**Data provided**
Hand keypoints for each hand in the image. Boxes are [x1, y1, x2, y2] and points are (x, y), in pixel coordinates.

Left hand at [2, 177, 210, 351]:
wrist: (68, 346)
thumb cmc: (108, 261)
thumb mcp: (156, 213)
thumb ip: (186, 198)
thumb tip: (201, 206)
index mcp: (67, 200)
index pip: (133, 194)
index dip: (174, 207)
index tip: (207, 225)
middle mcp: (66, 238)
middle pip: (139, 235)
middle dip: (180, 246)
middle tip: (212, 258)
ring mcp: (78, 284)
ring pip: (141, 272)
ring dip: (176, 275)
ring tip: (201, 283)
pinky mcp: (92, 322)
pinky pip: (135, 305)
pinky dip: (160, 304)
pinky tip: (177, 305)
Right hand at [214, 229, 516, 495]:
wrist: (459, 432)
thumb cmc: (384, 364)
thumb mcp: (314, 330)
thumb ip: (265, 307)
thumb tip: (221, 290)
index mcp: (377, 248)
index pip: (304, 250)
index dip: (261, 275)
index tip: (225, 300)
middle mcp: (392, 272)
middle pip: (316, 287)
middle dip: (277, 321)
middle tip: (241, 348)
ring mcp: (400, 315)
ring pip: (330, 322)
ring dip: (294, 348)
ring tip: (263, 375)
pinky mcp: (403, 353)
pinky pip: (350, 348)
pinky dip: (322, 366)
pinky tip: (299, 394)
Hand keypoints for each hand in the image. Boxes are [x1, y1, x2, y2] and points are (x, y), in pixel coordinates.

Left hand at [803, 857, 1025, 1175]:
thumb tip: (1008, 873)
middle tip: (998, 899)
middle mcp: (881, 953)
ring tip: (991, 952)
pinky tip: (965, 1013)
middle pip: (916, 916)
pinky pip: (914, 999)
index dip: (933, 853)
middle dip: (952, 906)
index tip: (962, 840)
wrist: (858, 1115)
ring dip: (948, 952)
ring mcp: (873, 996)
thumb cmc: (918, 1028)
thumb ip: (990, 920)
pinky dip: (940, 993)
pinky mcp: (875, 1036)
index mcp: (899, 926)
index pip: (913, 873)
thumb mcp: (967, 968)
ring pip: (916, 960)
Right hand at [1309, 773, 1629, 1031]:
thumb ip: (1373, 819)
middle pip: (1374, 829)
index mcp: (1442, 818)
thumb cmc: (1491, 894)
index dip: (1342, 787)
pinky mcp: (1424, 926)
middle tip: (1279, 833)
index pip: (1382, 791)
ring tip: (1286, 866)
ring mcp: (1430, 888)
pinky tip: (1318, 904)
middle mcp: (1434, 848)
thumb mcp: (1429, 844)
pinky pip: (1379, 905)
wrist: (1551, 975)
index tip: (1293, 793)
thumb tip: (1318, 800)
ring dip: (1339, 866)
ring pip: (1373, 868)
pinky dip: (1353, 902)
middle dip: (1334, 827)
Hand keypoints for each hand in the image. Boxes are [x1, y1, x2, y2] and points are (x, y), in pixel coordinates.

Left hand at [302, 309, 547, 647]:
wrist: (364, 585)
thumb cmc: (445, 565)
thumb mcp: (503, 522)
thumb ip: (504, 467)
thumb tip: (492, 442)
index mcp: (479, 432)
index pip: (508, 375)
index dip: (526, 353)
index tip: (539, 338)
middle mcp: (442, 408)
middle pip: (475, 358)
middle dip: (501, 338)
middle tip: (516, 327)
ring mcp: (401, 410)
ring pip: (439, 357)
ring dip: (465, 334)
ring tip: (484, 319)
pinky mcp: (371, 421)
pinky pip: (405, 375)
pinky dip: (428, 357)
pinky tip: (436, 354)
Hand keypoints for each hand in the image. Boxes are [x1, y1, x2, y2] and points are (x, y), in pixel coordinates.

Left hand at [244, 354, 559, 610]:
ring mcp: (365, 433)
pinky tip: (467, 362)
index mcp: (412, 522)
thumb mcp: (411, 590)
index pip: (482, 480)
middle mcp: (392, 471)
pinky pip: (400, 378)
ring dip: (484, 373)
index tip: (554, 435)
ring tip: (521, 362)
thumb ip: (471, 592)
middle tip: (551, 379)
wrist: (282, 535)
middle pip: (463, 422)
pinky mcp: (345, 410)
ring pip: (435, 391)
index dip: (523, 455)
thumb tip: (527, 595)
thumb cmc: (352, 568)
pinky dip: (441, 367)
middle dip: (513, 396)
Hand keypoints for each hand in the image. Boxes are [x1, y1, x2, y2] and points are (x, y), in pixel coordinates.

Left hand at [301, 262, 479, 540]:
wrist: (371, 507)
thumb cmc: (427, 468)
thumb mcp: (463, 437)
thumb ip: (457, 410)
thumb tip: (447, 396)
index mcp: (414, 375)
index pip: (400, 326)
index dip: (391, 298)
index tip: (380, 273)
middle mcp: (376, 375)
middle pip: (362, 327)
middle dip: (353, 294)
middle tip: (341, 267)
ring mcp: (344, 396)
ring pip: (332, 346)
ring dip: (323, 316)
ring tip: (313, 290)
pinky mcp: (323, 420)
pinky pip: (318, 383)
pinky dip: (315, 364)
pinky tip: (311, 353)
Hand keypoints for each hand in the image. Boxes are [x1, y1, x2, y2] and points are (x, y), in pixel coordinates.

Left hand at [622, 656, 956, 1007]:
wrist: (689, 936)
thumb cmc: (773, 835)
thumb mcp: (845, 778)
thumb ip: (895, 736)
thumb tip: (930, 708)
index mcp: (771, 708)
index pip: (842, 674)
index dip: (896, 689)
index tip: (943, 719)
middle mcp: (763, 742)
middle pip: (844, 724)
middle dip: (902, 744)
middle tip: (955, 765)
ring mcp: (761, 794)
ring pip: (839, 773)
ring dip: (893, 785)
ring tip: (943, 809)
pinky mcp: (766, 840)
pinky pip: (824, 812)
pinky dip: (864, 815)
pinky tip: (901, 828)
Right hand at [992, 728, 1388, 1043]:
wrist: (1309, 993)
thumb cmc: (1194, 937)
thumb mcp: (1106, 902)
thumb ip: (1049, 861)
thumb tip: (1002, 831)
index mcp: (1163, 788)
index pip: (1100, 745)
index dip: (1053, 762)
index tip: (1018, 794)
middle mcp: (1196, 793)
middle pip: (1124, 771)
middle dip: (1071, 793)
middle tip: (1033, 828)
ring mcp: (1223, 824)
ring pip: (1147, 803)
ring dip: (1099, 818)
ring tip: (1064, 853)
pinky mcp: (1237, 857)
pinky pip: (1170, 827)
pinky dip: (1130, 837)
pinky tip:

**Exercise details**
Reproduce the entries above exactly, starting at their first line and finishing with the line that contains "index tip: (207, 225)".

**Written solution**
Hand keypoints for each hand in the image. Boxes are [x1, y1, x2, y2] and points are (x, y), in pixel coordinates.

Left hand at [2, 177, 210, 351]:
wrist: (68, 346)
thumb cmc: (108, 261)
thumb mcp: (156, 213)
thumb ip: (186, 198)
thumb tip: (201, 206)
index mcp: (67, 200)
index pip: (133, 194)
index dip: (174, 207)
index tip: (207, 225)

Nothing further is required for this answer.